## [WORK TASK]
Among the items below, copy word for word the lines from the one containing "15:15, 13:15, 12:15, 11:15, 14:15, 10:15, 9:15" up to and including the one containing "The value of agriculture".

## [AVAILABLE DATA]
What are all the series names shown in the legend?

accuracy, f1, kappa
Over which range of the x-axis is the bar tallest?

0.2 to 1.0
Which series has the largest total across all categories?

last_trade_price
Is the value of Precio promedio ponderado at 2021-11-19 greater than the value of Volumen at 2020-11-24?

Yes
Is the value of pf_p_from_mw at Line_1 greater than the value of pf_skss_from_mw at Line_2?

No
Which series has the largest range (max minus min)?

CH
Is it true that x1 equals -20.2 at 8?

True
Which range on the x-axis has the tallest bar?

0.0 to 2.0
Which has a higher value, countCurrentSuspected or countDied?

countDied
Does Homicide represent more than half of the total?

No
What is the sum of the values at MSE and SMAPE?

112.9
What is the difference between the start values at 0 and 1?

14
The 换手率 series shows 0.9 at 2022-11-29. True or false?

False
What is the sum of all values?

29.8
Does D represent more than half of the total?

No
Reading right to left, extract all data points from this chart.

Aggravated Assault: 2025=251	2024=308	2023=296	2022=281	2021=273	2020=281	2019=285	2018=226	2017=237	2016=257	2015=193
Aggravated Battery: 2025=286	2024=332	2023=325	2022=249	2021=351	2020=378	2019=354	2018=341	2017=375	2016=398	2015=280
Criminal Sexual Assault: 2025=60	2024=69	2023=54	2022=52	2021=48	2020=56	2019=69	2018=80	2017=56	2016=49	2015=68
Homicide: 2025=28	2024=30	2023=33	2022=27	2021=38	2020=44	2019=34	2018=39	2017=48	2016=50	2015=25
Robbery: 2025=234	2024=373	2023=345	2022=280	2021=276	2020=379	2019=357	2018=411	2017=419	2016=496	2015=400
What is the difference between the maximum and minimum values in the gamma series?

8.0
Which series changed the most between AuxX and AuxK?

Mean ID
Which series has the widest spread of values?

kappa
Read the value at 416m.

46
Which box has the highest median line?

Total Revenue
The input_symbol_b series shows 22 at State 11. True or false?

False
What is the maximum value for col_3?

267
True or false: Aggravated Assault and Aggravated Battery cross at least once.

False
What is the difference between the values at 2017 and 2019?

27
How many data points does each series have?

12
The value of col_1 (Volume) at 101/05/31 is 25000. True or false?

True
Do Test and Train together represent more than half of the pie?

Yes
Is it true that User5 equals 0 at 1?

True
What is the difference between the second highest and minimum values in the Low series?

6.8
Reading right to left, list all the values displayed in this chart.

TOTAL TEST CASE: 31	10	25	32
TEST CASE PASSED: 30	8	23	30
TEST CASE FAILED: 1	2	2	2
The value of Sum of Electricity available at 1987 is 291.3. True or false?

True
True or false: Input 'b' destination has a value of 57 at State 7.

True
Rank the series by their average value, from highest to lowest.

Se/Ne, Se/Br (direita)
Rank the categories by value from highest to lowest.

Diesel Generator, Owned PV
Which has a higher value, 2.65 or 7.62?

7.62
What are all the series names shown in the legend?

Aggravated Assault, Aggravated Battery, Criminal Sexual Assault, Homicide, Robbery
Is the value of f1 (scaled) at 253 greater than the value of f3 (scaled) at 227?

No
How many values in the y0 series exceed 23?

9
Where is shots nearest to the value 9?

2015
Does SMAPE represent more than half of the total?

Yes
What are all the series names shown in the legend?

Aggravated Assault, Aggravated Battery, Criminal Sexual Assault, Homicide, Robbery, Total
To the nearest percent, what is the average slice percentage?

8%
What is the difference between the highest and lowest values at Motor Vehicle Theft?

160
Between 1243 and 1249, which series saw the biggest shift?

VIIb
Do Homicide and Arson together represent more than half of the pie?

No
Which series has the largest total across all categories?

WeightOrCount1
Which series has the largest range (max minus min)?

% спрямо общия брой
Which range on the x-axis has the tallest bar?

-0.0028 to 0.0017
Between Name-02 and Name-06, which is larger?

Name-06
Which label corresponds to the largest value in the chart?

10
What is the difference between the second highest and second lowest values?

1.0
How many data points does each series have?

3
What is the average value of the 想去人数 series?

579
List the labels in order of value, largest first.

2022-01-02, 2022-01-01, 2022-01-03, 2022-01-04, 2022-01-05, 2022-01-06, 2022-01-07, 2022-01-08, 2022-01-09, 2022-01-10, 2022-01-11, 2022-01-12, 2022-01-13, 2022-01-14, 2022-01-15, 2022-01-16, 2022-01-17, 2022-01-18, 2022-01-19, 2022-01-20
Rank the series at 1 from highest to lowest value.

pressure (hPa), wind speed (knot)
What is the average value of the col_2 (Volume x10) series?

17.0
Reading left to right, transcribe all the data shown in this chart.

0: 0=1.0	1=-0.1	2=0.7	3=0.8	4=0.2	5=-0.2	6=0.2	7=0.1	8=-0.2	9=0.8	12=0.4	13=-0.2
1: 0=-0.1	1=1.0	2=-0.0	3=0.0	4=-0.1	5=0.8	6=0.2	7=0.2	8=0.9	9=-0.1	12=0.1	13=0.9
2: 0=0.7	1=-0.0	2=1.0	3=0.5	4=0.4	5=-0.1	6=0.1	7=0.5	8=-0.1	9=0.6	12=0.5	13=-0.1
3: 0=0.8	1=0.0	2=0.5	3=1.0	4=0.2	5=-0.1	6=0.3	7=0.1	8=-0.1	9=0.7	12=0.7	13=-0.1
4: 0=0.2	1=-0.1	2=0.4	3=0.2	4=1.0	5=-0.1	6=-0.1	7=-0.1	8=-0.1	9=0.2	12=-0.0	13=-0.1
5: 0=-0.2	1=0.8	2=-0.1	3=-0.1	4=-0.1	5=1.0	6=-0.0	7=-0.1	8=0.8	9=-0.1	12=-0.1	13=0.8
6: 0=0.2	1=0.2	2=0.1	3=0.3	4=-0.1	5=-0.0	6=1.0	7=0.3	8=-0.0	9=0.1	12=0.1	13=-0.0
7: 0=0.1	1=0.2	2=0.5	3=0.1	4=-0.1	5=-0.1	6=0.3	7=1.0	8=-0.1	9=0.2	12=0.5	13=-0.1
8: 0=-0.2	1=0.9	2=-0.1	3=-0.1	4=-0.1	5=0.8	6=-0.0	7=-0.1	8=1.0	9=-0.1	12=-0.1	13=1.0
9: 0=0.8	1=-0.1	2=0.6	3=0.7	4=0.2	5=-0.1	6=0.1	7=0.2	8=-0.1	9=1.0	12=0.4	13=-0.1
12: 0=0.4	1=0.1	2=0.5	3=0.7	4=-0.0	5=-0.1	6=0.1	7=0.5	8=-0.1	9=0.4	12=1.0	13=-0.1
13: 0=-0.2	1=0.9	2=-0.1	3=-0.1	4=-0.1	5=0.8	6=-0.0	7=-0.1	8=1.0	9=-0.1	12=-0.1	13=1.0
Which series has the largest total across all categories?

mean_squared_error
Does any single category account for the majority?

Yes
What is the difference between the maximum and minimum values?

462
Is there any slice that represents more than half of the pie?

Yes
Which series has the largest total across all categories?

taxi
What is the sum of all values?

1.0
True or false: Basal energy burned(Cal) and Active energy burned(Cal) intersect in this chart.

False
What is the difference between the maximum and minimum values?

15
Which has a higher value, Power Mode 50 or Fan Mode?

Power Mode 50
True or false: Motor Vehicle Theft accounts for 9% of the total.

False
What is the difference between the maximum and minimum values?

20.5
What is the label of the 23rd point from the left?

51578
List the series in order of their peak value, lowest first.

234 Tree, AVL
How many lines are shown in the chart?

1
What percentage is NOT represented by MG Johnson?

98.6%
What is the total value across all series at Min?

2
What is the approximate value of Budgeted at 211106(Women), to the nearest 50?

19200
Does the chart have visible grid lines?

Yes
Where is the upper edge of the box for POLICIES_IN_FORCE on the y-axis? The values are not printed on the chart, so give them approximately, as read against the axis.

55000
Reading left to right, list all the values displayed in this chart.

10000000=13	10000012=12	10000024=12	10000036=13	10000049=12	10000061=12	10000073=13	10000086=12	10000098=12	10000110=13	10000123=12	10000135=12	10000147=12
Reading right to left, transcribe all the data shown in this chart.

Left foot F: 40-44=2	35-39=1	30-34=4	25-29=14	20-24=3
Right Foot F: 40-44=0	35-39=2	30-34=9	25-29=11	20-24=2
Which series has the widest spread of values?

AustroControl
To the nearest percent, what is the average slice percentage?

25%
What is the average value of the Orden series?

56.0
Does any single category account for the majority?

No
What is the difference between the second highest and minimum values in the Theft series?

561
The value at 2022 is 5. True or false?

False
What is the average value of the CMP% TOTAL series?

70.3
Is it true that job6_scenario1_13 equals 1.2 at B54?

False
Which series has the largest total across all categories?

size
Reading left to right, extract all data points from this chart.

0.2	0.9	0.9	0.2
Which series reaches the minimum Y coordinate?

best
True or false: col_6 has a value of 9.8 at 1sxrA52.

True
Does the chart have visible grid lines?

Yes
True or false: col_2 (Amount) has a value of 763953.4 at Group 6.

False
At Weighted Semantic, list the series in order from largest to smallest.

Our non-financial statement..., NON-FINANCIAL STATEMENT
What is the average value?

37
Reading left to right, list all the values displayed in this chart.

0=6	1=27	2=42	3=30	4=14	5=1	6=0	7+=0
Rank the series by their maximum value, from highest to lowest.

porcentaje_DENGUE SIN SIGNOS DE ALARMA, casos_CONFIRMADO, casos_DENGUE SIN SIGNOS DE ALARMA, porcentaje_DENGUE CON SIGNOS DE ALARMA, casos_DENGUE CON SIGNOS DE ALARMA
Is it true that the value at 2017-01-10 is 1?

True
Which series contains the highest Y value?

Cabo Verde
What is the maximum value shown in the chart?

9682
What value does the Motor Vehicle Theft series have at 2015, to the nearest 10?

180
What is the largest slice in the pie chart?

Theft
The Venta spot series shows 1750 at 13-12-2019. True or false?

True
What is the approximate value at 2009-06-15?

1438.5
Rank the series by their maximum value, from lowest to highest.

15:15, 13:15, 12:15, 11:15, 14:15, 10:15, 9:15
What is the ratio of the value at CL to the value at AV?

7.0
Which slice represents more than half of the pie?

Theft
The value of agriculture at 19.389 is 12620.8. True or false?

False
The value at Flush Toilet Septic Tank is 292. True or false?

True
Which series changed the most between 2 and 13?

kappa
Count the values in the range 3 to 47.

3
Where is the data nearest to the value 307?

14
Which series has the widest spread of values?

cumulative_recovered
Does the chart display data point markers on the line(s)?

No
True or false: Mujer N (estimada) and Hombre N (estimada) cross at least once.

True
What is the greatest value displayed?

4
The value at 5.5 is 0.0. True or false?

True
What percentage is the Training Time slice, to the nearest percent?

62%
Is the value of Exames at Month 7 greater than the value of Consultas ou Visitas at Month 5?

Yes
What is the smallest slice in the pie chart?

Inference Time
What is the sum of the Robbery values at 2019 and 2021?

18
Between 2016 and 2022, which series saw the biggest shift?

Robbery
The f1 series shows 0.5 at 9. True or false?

## [REPLY TO THE EXERCISE]
15:15, 13:15, 12:15, 11:15, 14:15, 10:15, 9:15
What is the ratio of the value at CL to the value at AV?

7.0
Which slice represents more than half of the pie?

Theft
The value of agriculture at 19.389 is 12620.8. True or false?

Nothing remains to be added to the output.